| Work request |
Answer with the exact lines of the following material from the one containing "Courses must have" through the one containing "Please attach or", both end lines included.

| Source data |
* * * * *

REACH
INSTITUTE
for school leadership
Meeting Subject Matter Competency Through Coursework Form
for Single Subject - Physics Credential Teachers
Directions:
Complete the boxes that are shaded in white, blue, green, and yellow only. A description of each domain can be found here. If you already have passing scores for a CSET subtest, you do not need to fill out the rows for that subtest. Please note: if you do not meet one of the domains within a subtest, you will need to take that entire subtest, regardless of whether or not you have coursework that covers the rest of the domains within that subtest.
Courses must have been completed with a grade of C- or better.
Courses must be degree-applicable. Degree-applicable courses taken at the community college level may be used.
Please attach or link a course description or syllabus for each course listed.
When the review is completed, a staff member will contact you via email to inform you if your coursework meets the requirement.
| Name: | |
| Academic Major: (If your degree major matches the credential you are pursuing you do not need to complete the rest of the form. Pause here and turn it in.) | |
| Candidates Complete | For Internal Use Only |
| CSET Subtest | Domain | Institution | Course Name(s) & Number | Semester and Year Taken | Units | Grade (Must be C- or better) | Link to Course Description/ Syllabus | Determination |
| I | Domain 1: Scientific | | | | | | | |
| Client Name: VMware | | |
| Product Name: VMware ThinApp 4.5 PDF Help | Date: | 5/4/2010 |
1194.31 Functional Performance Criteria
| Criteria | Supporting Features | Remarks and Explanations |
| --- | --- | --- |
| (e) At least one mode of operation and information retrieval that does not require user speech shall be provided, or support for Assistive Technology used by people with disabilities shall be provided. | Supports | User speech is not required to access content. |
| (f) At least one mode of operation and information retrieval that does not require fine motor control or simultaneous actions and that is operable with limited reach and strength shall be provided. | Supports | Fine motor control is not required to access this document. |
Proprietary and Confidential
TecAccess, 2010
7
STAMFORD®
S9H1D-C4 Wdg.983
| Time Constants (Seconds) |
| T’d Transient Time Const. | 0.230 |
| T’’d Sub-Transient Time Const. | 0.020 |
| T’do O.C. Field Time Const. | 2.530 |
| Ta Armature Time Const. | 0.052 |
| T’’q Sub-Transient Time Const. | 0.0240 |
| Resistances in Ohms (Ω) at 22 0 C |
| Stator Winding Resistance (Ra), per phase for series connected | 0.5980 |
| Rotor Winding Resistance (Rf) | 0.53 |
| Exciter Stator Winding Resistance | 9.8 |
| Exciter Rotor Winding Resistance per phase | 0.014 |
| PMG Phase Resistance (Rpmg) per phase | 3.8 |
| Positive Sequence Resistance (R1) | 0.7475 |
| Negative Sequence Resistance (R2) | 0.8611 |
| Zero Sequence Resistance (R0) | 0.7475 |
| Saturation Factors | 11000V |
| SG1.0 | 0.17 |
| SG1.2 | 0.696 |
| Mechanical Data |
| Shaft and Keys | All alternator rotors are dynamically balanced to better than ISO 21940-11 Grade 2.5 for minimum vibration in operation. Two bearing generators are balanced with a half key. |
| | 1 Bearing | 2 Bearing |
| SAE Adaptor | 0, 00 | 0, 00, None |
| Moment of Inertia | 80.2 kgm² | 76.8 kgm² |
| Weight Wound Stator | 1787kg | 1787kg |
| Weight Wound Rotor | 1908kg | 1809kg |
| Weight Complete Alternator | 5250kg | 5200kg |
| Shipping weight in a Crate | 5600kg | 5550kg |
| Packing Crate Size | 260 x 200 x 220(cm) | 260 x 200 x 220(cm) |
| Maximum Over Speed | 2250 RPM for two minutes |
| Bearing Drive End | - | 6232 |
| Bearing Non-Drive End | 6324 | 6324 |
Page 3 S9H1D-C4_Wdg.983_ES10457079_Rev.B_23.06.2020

* * * * *

| Exercise output |
Courses must have been completed with a grade of C- or better.
Courses must be degree-applicable. Degree-applicable courses taken at the community college level may be used.
Please attach or link a course description or syllabus for each course listed.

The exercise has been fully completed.